Task brief » Retype each entry exactly as written, and keep the pictures out of the copy.

(Front-end code change data)
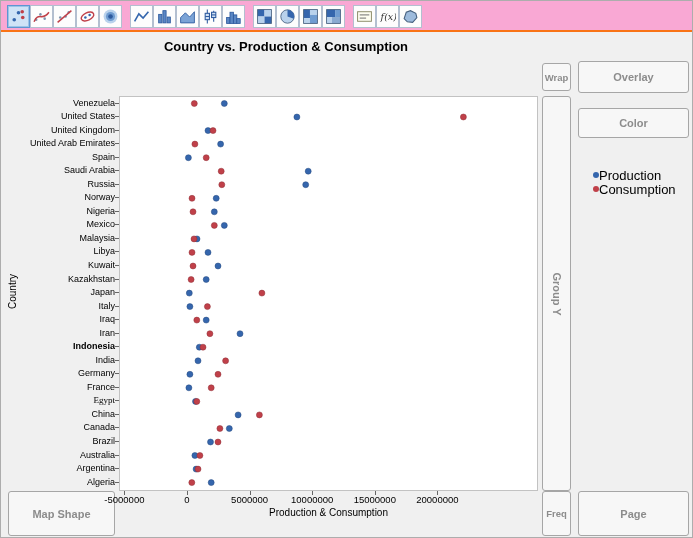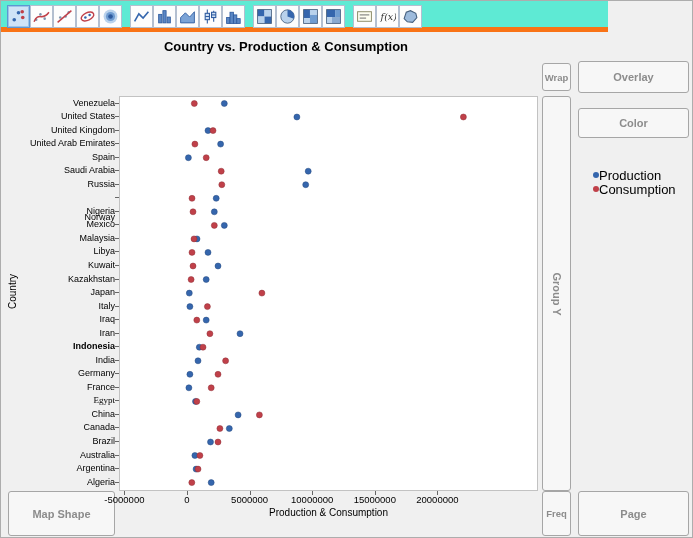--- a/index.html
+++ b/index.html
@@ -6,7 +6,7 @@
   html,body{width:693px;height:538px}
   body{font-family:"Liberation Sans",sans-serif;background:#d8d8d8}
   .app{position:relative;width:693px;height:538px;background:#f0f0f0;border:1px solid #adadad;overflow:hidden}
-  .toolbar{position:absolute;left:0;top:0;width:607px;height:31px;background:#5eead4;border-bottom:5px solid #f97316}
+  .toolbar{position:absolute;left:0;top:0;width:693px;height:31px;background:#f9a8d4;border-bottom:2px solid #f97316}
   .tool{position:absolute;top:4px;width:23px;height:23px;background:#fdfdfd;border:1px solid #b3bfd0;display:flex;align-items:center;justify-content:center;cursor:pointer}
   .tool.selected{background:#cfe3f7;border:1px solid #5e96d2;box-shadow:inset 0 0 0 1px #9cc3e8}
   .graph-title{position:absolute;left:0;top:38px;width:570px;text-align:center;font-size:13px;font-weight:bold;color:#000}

Written solution »
--- a/index.html
+++ b/index.html
@@ -6,7 +6,7 @@
   html,body{width:693px;height:538px}
   body{font-family:"Liberation Sans",sans-serif;background:#d8d8d8}
   .app{position:relative;width:693px;height:538px;background:#f0f0f0;border:1px solid #adadad;overflow:hidden}
-  .toolbar{position:absolute;left:0;top:0;width:607px;height:31px;background:#5eead4;border-bottom:5px solid #f97316}
+  .toolbar{position:absolute;left:0;top:0;width:693px;height:31px;background:#f9a8d4;border-bottom:2px solid #f97316}
   .tool{position:absolute;top:4px;width:23px;height:23px;background:#fdfdfd;border:1px solid #b3bfd0;display:flex;align-items:center;justify-content:center;cursor:pointer}
   .tool.selected{background:#cfe3f7;border:1px solid #5e96d2;box-shadow:inset 0 0 0 1px #9cc3e8}
   .graph-title{position:absolute;left:0;top:38px;width:570px;text-align:center;font-size:13px;font-weight:bold;color:#000}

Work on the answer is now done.